Nach Ihrer Ansicht, Herr Innenminister, ist die Schaffung eines Ausbildungsberufs des oder der Polizeifachangestellten zur Verbesserung der Situation der Tarifbeschäftigten wenig geeignet. Das sehe ich nicht so. Ich sehe vielmehr, dass es Ihnen an echtem Willen fehlt, die Eingruppierungssituation der Angestellten tatsächlich zu verbessern. Wir halten es weiterhin für sinnvoll und sehr viele Gespräche vor Ort bestätigen uns in dieser Meinung , den Ausbildungsberuf der Polizeifachangestellten einzuführen. Die Einstellung von zusätzlichen Polizeiangestellten, die unsere Vollzugsbeamtinnen und -beamten von reinen Verwaltungsdiensttätigkeiten entlasten, ist unseres Erachtens zwingend notwendig.

(Beifall bei der SPD)

Denn wir wissen, dass wir nur so die Kapazitäten für die Präsenz auf der Straße und die eigentlichen Sicherheitsaufgaben der Polizei freisetzen können und damit die Sicherheit unserer Bürgerinnen und Bürger spürbar erhöhen können.

Sie haben sich ja, wie uns die Presse mitgeteilt hat, bei einem Besuch in Bayern über die dortige Situation im Hinblick auf die Bemühungen der Deutschen Polizeigewerkschaft informiert, dort den dienstlichen Anforderungen angepasste Tätigkeitsmerkmale bzw. Bewertungen durchzusetzen. Das wäre doch zum Beispiel einmal ein guter Schritt in Richtung Ausbildung für Polizeifachangestellte.

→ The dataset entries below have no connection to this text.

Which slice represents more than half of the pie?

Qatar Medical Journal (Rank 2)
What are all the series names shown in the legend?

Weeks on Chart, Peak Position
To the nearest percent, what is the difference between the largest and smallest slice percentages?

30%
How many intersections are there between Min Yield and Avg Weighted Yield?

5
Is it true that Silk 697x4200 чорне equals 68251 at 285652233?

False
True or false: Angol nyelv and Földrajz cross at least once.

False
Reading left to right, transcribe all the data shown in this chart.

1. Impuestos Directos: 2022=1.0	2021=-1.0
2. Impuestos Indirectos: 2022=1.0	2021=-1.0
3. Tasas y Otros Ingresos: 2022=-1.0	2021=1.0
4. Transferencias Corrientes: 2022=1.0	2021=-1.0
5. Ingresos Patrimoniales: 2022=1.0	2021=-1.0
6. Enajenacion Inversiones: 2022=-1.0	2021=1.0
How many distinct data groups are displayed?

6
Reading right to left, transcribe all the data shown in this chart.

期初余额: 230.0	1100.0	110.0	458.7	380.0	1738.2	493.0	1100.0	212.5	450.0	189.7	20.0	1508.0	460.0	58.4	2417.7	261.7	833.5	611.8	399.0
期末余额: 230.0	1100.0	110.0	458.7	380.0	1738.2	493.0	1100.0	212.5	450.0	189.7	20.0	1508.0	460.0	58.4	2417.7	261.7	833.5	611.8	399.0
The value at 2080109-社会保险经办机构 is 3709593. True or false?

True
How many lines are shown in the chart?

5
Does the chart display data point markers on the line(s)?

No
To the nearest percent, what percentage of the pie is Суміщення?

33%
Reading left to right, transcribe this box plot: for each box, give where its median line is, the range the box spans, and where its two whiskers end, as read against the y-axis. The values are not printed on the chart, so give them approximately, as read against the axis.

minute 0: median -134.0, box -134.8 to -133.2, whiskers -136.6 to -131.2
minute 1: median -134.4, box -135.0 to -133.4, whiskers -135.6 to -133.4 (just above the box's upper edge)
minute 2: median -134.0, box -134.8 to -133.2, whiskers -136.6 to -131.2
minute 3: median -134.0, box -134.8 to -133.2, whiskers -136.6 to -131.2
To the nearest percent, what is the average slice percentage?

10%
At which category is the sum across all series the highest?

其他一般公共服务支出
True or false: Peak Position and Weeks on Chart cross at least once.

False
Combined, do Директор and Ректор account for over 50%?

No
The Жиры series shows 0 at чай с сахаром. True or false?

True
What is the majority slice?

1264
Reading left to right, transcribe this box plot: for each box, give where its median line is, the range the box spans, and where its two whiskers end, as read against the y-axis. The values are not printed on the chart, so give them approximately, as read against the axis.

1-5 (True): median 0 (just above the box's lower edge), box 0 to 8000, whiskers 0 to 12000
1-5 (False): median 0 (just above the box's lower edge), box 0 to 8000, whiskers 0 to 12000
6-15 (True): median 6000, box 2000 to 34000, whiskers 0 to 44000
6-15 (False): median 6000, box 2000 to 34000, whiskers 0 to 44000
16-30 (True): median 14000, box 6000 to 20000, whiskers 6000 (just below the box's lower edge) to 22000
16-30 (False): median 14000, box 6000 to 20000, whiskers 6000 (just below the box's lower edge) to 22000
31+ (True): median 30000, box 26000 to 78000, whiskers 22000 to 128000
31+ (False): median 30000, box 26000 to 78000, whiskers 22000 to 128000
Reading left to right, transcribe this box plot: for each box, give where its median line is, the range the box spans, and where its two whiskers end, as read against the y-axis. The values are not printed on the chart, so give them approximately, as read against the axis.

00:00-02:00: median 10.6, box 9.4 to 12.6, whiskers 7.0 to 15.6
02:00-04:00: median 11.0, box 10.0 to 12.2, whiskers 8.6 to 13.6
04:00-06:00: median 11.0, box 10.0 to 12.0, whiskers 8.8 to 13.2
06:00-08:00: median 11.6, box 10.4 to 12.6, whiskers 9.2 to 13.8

Nach Ihrer Stellungnahme, Herr Minister Schäuble, haben Sie die Erwartung, dass mit der Gewährung von Mehrarbeitsvergütungen die aufgelaufenen Mehrarbeitsstunden in diesem Jahr weitgehend und nachhaltig abgebaut werden können. Nun ist ja die erste Hälfte dieses Jahres schon fast vorbei, und ich würde sehr gerne von Ihnen wissen, ob Ihre Erwartungen auch eingetroffen sind.

Wenn, wie Sie selber sagen, die Polizeiposten unter Ihrem besonderen Schutz stehen, frage ich mich, wie diese Aussage mit dem steigenden Berg der Mehrarbeitsstunden zu vereinbaren ist.

Dass Ihr Technikzukunftsprogramm auch erhebliche Haken und Ösen aufweist, wissen Sie spätestens, seit klar ist, dass es sich teilweise nicht flächendeckend umsetzen lässt, wie das Beispiel des Pilotprojekts in Waiblingen zeigt. Und: Wie wollen Sie eigentlich mit der Technik von morgen und dem Personalbestand von gestern den Sicherheitsbedürfnissen von heute gerecht werden?